In the late 1940s, Mr Tsang Kei Hung ("Mr Tsang Senior") married Madam Leung according to Chinese customs and she gave birth to 3 children, one of them was Dr Tsang.  Later, in the early 1950s, Mr Tsang Senior took Madam Ho as his concubine also according to Chinese customs.  Mr Tsang Senior and Madam Leung agreed to a divorce in 1958 under the Chinese customary laws and Madam Leung waived maintenance and custody of her children but retained reasonable access to them. At the Mid-Autumn Festival of the same year, Mr Tsang Senior held a "fuzheng" (扶正) ceremony whereby Madam Ho became Mr Tsang Senior's principal wife and the legal mother of Madam Leung's children and it was announced that Madam Leung was no longer a member of the family or the mother of her children. Mr Tsang Senior and Madam Ho then had their customary marriage registered in January 1997.

Dr Tsang got married in 1996 and his wife passed away in 1998. By the time Dr Tsang passed away in 2001, leaving no will and no children, Mr Tsang Senior had already passed away but Madam Leung and Madam Ho were still alive.

Since Dr Tsang died intestate, his residuary estate should be governed by the Intestates' Estates Ordinance ("IEO"). According to section 4(7) of the IEO, if an intestate leaves no husband or wife and no issue but one parent, then his residuary estate shall be held in trust for his surviving father or mother absolutely. Furthermore, under rule 21(1) of the Non-Contentious Probate Rules ("NCPR"), where a person dies wholly intestate, persons having a beneficial interest in the estate shall be entitled to a grant of letters of administration in the order of priority set out in the rules, which was the mother of Dr Tsang in the above case.
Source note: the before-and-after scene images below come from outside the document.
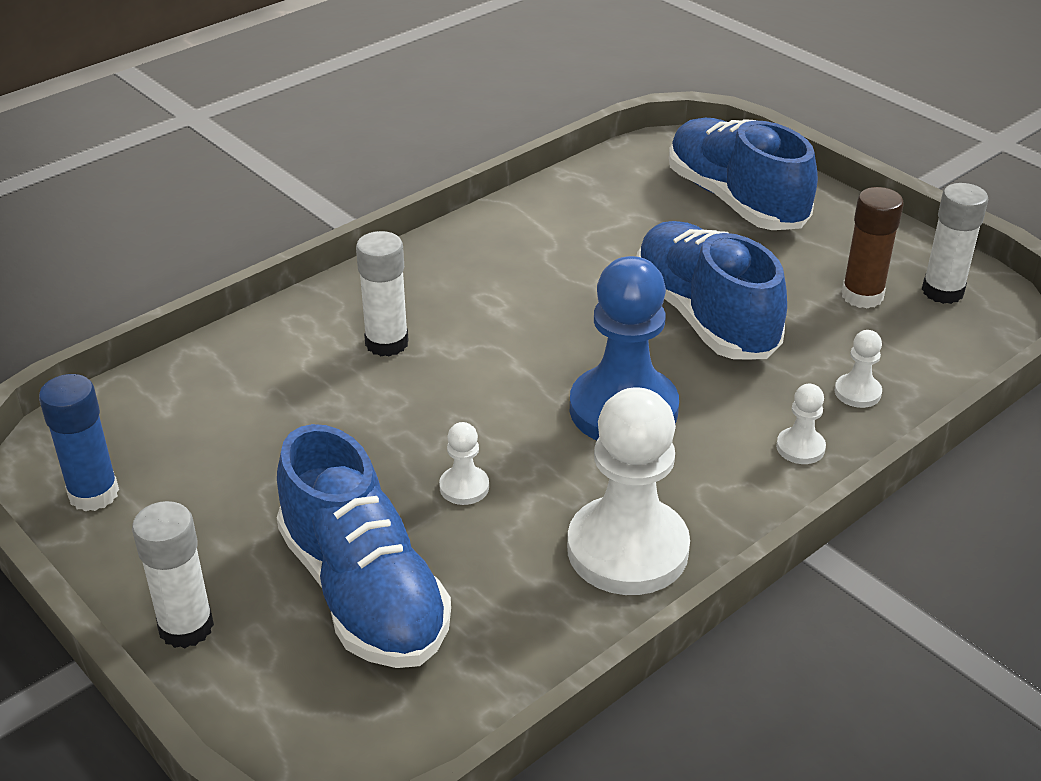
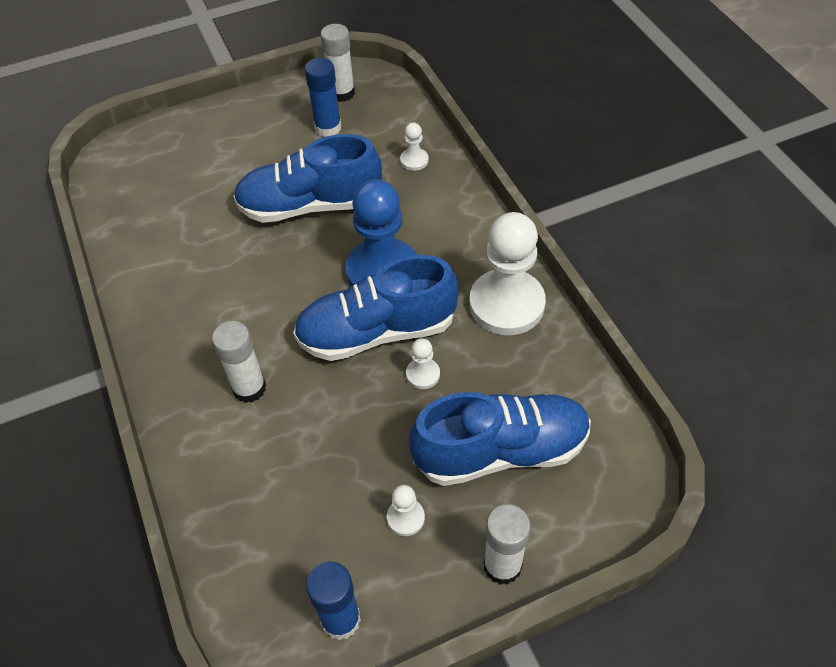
camera: 70 degrees left, 15 degrees up
blue shoe [669,118,818,230] -> blue shoe moved to [293,255,458,361]
white pawn [776,384,826,464] -> white pawn moved to [387,485,425,536]
brown glue stick [842,187,904,309] -> blue glue stick [305,58,342,137]

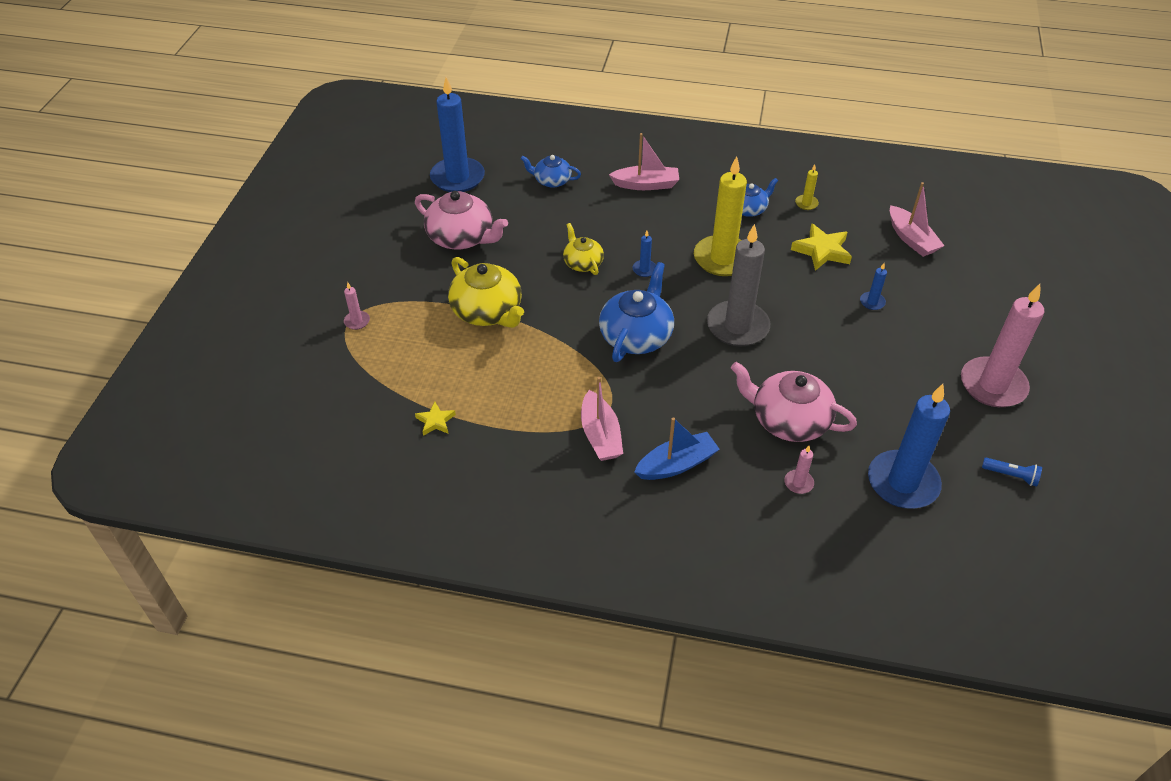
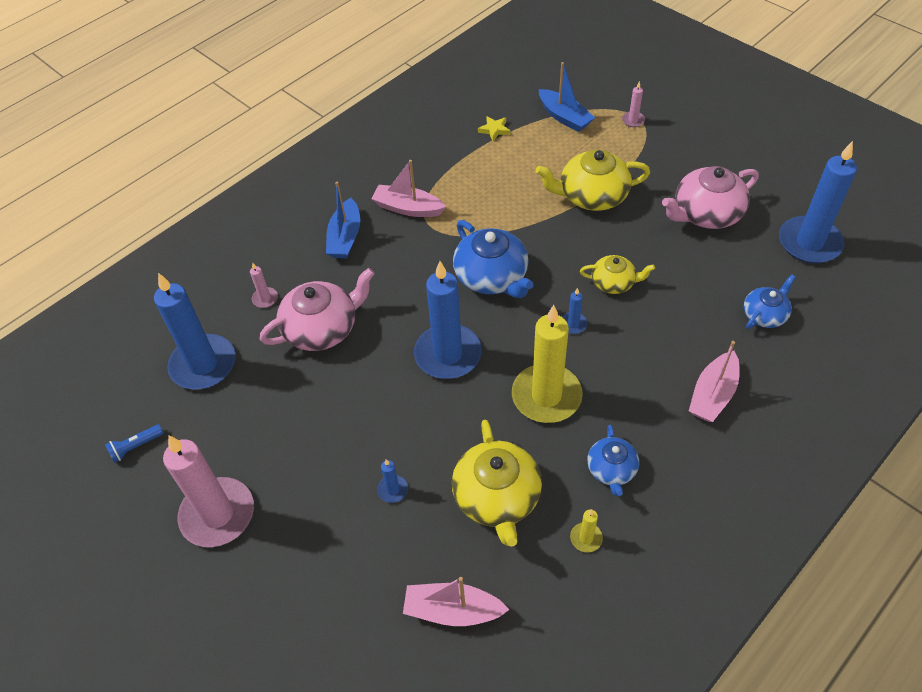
camera: 125 degrees right, 5 degrees up
grey candle [707,224,770,346] -> blue candle [414,261,482,379]
yellow star [791,223,852,271] -> yellow teapot [452,420,542,547]
none -> blue boat [539,62,595,132]

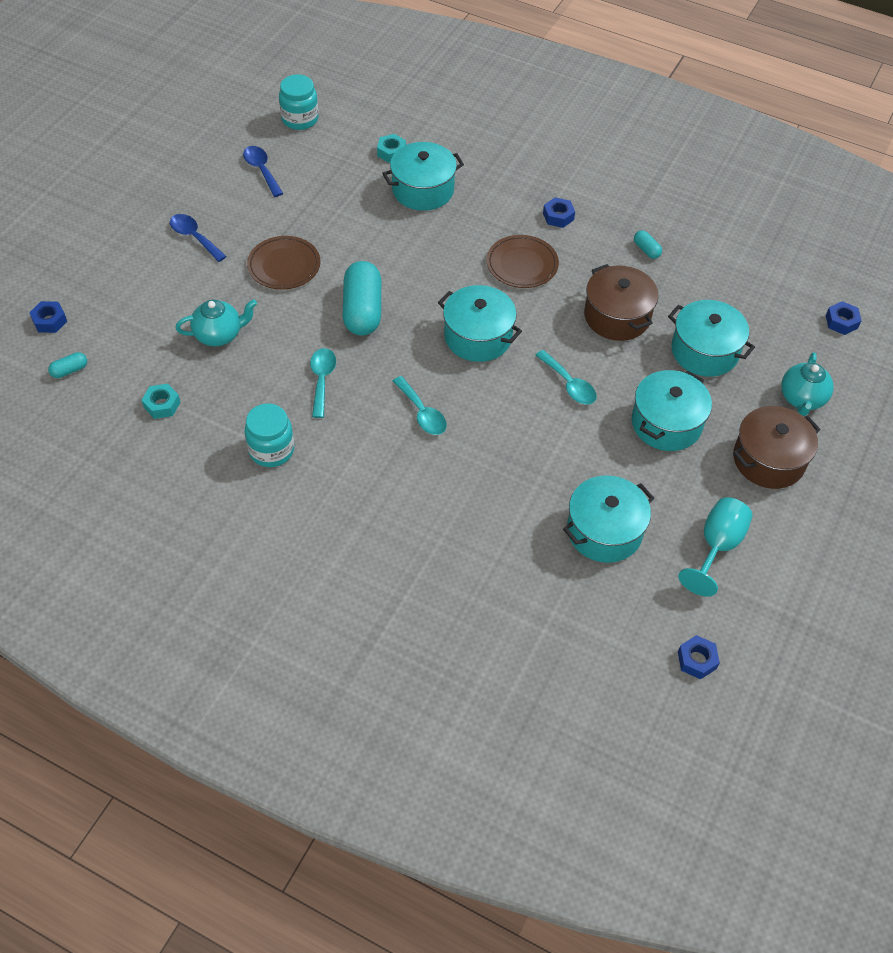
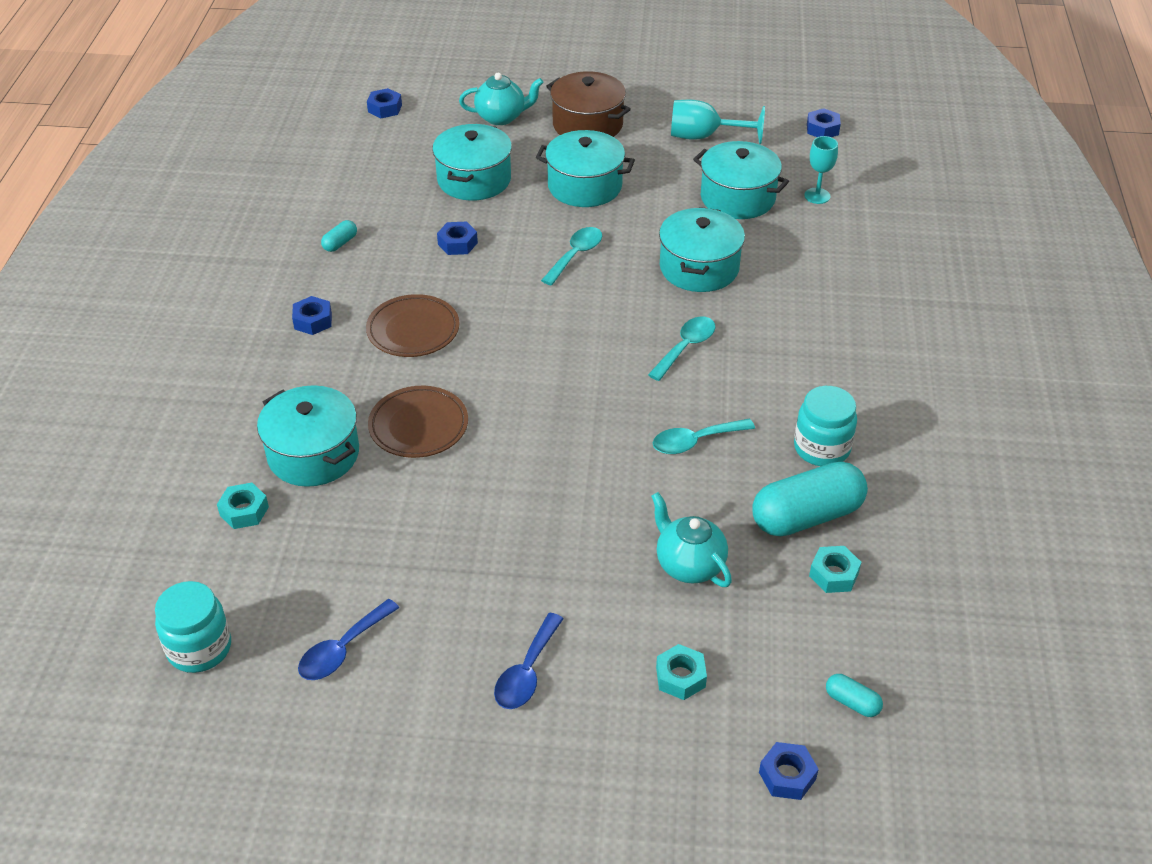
camera: 110 degrees left, 10 degrees down
brown plate [247,236,320,290] -> brown plate moved to [368,386,468,458]
turquoise capsule [343,261,381,336] -> turquoise capsule moved to [752,462,868,536]
turquoise pot [438,285,522,362] -> turquoise pot moved to [659,207,745,292]
brown pot [584,264,659,341] -> blue nut [437,222,478,255]
none -> turquoise nut [656,644,707,700]
none -> turquoise goblet [804,136,838,204]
In the Hong Kong Court of Final Appeal case of Leung Lai Fong v Ho Sin Ying [2010] 2 HKC 216, both Madam Leung and Madam Ho claimed to be Dr Tsang's surviving mother as provided in section 4(7) of the IEO and therefore, entitled to his residuary estate and to a grant of letters of administration to the exclusion of the other. Madam Leung alleged that "mother" means the natural mother while Madam Ho claimed that "mother" must be construed to mean the legal mother since she had become the new principal wife of Mr Tsang Senior and the only legal mother of Madam Leung's children under Chinese laws and customs in accordance with the "fuzheng" ceremony held in 1958. The dispute thus turned on the true meaning of the word "mother" in section 4(7) of the IEO.

Court's Decision  

It was decided that if the intention of the present legislation is to cover a broad class of persons in the word "mother", ie. natural mother, legal mother and step mother, it would have been easy to spell this out by a simple definition in the IEO but this was not done. Section 4 of the IEO proceeded on the premise that the deceased had only one father and one mother. Apparently, the significance of this is that it supports a construction of the IEO which favours the most easily ascertainable and the least problematic candidate – the natural mother. Starting with the natural mother also accords with the common law rule of statutory construction that an ordinary word should be given its ordinary and natural meaning unless the context otherwise requires.

Under section 4 of the IEO, the persons who are entitled to inherit are listed in the order of priority. Apart from the husband and wife of the intestate, entitlement under the IEO is based on blood relationship with the intestate, except where it is expressly provided otherwise. These exceptions are adopted children and the children of the principal wife or concubines in the case of a Chinese customary marriage or unions of concubinage. There is no such provision for either legal mother or step mother. If Madam Ho's construction was accepted, it would give rise to a lot of uncertainties in the operation of the laws. It must always be borne in mind that Dr Tsang was free to make a will disposing of his estate to such person or persons as he wished.

Further, in construing the word "mother" in section 4(7) of the IEO to mean natural mother, who is entitled to inherit the residuary estate of her natural child upon intestacy, such construction cannot be regarded as being inconsistent with the protection for family unity or family life under article 19 of the Hong Kong Bill of Rights nor can it be said to be destructive of family ties. A natural mother who has divorced the father is not an outsider in relation to her natural child. Although she may have severed her ties with the father and the father's family, she certainly retains a relationship vis-à-vis her natural child.

Last but not least, the new statutory regime under the IEO does not permit the importation of the Chinese customary law concepts of succession, which is based on the concept that the properties of a member of the family are the properties of the family and should be kept within the family in perpetuity. The succession reform legislation including the Wills Ordinance and the IEO provides for the freedom of testimony disposition by will and, in the absence of any will, for intestate distribution under the IEO. There is thus no room for the argument that the concept of succession under the Chinese customary law also plays a part in intestate succession after the reform in 1971.


Therefore, the word "mother" in section 4(7) of IEO and rule 21(1) of the NCPR shall mean the natural mother. Accordingly, the Court of Final Appeal unanimously dismissed Madam Ho's appeal.

Following the above judgment, it is clearly advisable that a will be made to ensure proper distribution of assets according to the testator's wishes.